• Text for analysis:
In an ideal world bloggers and Journalists would aim for clarity, brevity and accuracy.
Anyone who deftly manages to include context or give adequate, succinct background to a complex topic in a bite-size blog post, whilst neither treating the reader as an ignoramus nor expecting too much of them deserves admiration.
I wanted to write about ‘That-News-Conference’, but there was so much background, (Caged prisoners, Amnesty International, Moazzam Begg, Gita Sahgal etc etc.) that I couldn’t decide whether to assume the reader was familiar with it, or to start at the beginning of a tedious resume of everything I’d read, from 2010 to the present day.
As luck would have it I saw this piece in the Daily Mail, so I don’t need to worry now.
Nauseating! An odious press conference, apologists for terror and the do-gooders who fund them
You get a good bit of history as well as the writer’s incredulous reaction to the ‘odious press conference’ that was “Broadcast live for 52 minutes on the BBC and 58 on Sky News”
I still want to add that I’m sure the BBC is growing more and more out of touch with normal people. Who at the BBC thought it was a good decision to give an unprecedented, undiluted, wall to wall chunk of exposure to those ludicrous clowns blaming our security forces for making the poor little ‘beautiful guy’ hack people’s heads off?
Apart from the BBC no-one thought it was a good move. it. Not the public. In fact several actual BBC people questioned it. Nobody - even those in the media, apart from whoever orchestrated the coverage seemed to think it was the right thing to do.

• Data for analysis:

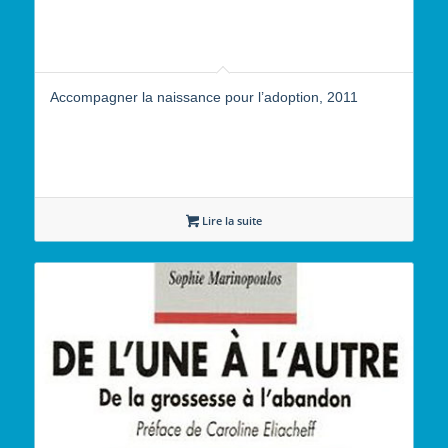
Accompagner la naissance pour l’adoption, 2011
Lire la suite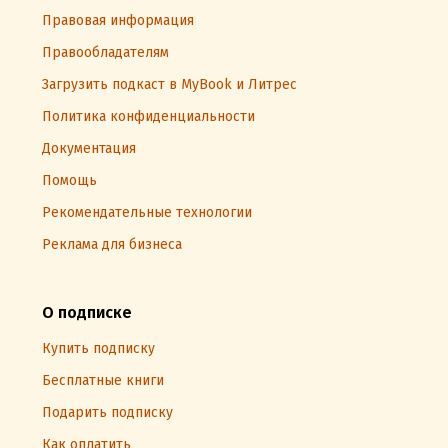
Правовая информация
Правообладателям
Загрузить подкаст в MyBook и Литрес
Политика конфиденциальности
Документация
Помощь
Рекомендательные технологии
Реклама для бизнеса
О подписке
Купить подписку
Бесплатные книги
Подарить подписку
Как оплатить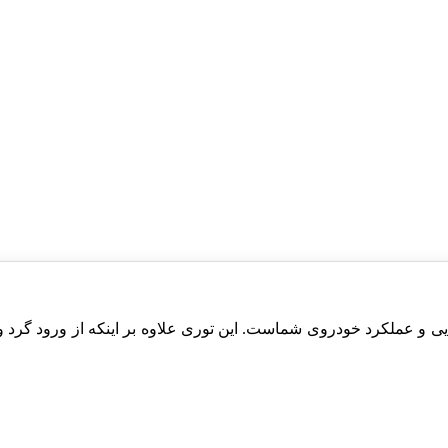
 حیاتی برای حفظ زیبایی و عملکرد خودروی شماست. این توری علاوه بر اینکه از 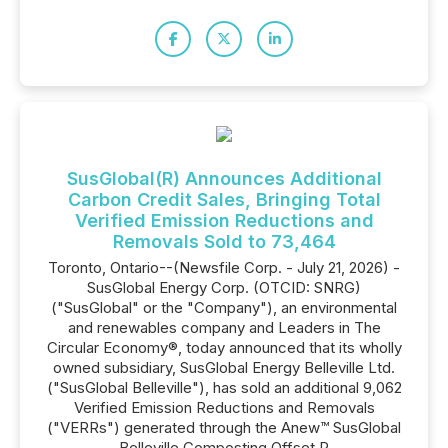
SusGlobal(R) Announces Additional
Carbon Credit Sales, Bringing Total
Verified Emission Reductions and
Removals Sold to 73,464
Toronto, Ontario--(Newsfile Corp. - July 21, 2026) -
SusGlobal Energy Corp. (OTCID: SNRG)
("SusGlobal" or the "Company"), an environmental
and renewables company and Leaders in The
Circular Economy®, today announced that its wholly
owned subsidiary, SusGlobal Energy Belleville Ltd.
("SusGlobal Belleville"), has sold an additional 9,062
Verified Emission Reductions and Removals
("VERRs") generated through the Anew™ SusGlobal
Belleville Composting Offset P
==
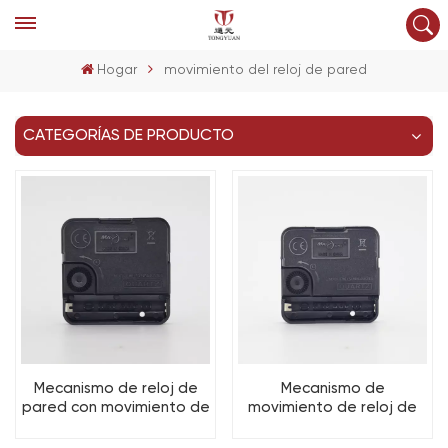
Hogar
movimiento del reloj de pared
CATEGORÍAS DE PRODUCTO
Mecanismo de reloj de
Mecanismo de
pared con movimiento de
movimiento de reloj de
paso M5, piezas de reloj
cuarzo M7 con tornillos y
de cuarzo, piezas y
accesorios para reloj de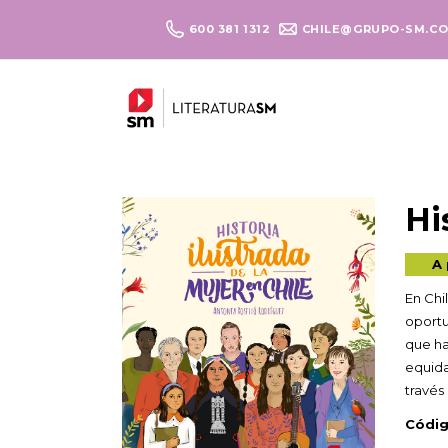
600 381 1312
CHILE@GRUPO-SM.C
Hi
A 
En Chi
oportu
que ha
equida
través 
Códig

• Questions:
[1] Which names appear in the parentheses where the blog post about the press conference lists its background topics?
[2] Can you repeat word for word the part of the blog post about the press conference that opens with the words containing "I wanted to" and closes with "the present day."?
[3] According to the blog post about the press conference, for how many minutes was the press conference broadcast live on Sky News?

• Solutions by task:
[1] Caged prisoners, Amnesty International, Moazzam Begg, Gita Sahgal

[2]
I wanted to write about ‘That-News-Conference’, but there was so much background, (Caged prisoners, Amnesty International, Moazzam Begg, Gita Sahgal etc etc.) that I couldn’t decide whether to assume the reader was familiar with it, or to start at the beginning of a tedious resume of everything I’d read, from 2010 to the present day.

[3] 58 minutes.